I guess people realise that you can't rely on Amazon reviews. You just can't be sure that they are genuine. A recent development confirms this assessment.
The people who sell on Amazon through associate agreements want to improve the ratings of their items by Amazon. The ratings are based upon reviews i.e. how many five star reviews the item receives. The fact that the reviewer is verified is important. Verified reviewers are those that have actually bought the product.
In order to achieve five-star reviews from verified reviewers, these businesses are setting up fake purchases using stolen data. They steal the data of American citizens and on their behalf they purchase the items that they are manufacturing and selling.
In doing this, they set up an account on behalf of that person i.e. the recipient. The recipient is completely unaware of what is going on and they receive unwanted goods like seeds, whistles, sunglasses and socks. A five star review is written on behalf of the unwitting recipient.
It is reported in The Times newspaper that businesses are advertising on Facebook for people to write fake reviews at a price. It is the trade in fake Amazon reviews which Facebook promised a crackdown on but apparently are not. The magazine/online website Which? found that Facebook are failing to stop it. It's called a "fake review factory". Facebook told the Competition and Markets Authority in January that it would install systems to detect and remove this sort of content.
Apparently you can find this trade on Facebook by searching for "Amazon review". There are several Facebook groups dealing in these reviews and across them there are at least 82,000 posts a month. Often these posts are from agents offering refunds and commission free products in exchange for the reviews. It is not only on Amazon that these fake reviews are written. Fake and misleading reviews are illegal under UK consumer protection law.

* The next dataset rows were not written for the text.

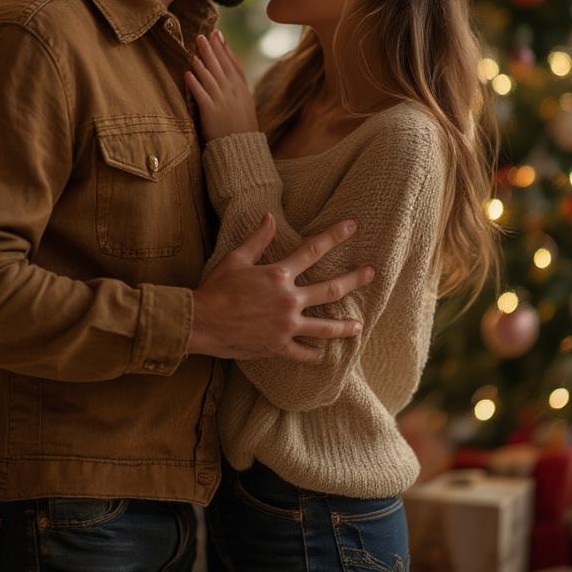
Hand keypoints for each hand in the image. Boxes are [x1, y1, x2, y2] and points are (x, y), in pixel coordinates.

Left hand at [186, 31, 258, 141]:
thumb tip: (229, 75)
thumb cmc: (242, 128)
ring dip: (201, 63)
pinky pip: (201, 94)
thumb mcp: (246, 105)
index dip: (225, 49)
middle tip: (203, 35)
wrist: (241, 148)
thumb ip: (238, 89)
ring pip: (210, 77)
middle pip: (221, 67)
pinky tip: (187, 73)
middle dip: (211, 50)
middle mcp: (233, 93)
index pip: (233, 64)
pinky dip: (194, 83)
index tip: (218, 35)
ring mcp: (222, 101)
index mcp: (242, 90)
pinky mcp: (211, 112)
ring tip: (194, 50)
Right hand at [189, 213, 373, 362]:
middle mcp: (288, 300)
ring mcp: (286, 326)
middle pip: (330, 290)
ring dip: (345, 326)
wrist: (201, 322)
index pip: (312, 250)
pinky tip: (323, 355)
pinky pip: (303, 354)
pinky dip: (314, 355)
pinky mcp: (278, 347)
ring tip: (359, 326)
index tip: (352, 226)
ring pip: (325, 328)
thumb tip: (269, 216)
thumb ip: (257, 239)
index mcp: (279, 275)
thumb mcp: (236, 259)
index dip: (334, 236)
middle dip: (353, 279)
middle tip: (370, 273)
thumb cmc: (216, 288)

Which? said that over the preceding year there had been no change in the amount of trading on Facebook with respect to fake reviews. The average number of posts in individual groups are up to 5600 over a 30 day period.

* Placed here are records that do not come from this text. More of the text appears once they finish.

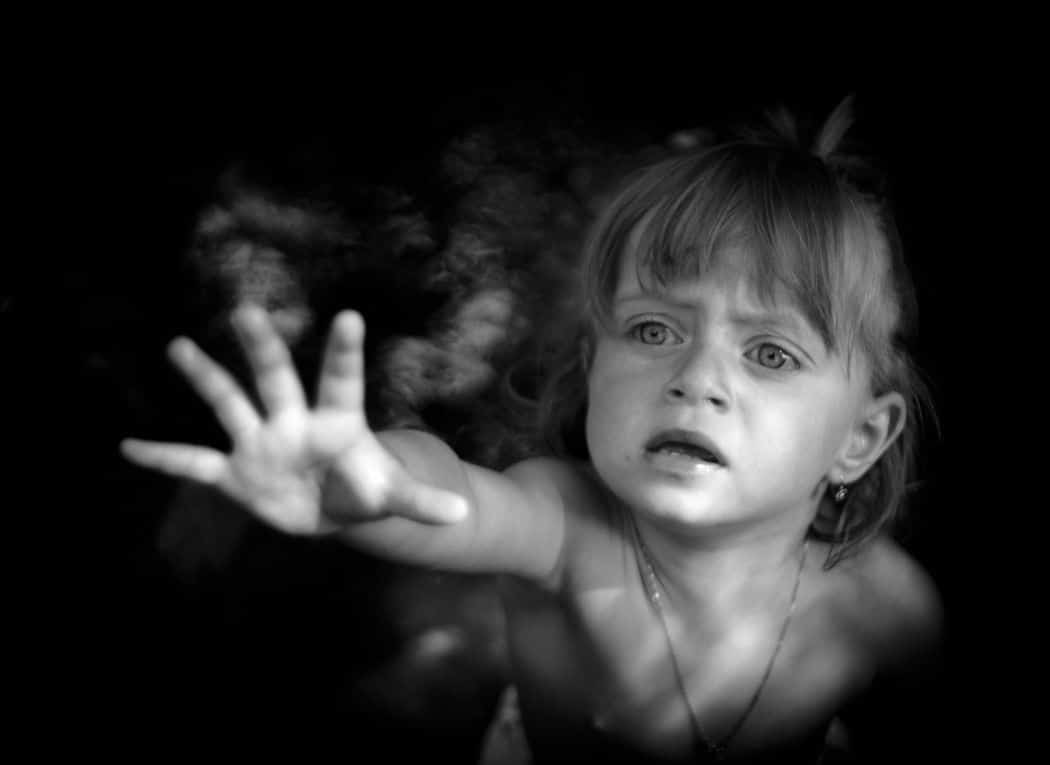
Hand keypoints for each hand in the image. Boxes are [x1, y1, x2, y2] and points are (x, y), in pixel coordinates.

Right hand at [121, 305, 467, 534]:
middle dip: (264, 349)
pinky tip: (127, 447)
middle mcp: (293, 421)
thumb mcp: (393, 497)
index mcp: (336, 423)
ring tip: (179, 345)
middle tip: (248, 310)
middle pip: (276, 379)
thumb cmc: (364, 488)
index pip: (341, 382)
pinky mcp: (236, 472)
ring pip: (229, 403)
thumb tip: (463, 516)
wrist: (332, 506)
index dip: (345, 353)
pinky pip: (194, 463)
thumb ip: (421, 503)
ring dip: (206, 377)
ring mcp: (260, 443)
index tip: (350, 317)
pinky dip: (164, 458)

The worrying aspect of this is, of course, it is a scam and online scams of varying types are a rapidly developing phenomenon on in the West and probably elsewhere. The other worrying aspect is that the scammers have acquired the personal data of Americans. We know that there have been many computer hacks leading to the acquisition of personal contact details and it is quite likely that these details are being used in this way in this instance.
The receipt of seeds by unwitting recipients in America has baffled them. People all over the US started to receive small parcels of seeds from China. At one time people thought that this was part of a Cold War. Perhaps they were sending invasive species into America to destroy America's nature; to propagate plant diseases but no, it appears that it is simply an Amazon scam.
FYI - another Amazon scam is to inadvertently get people to pay an Amazon prime subscription at an inflated price. These people receive scammy phone calls often generated by computer systems to trick them into paying an Amazon prime subscription but not at the usual rate but one which is a hundred times larger (799 rather than 7.99). Be aware of telephone scams by people referring to Amazon prime subscriptions. Never get involved with those. Put the phone down immediately. You might like to contact Amazon if you can to report it. I am sure that they are aware of it but the more reports they get the better.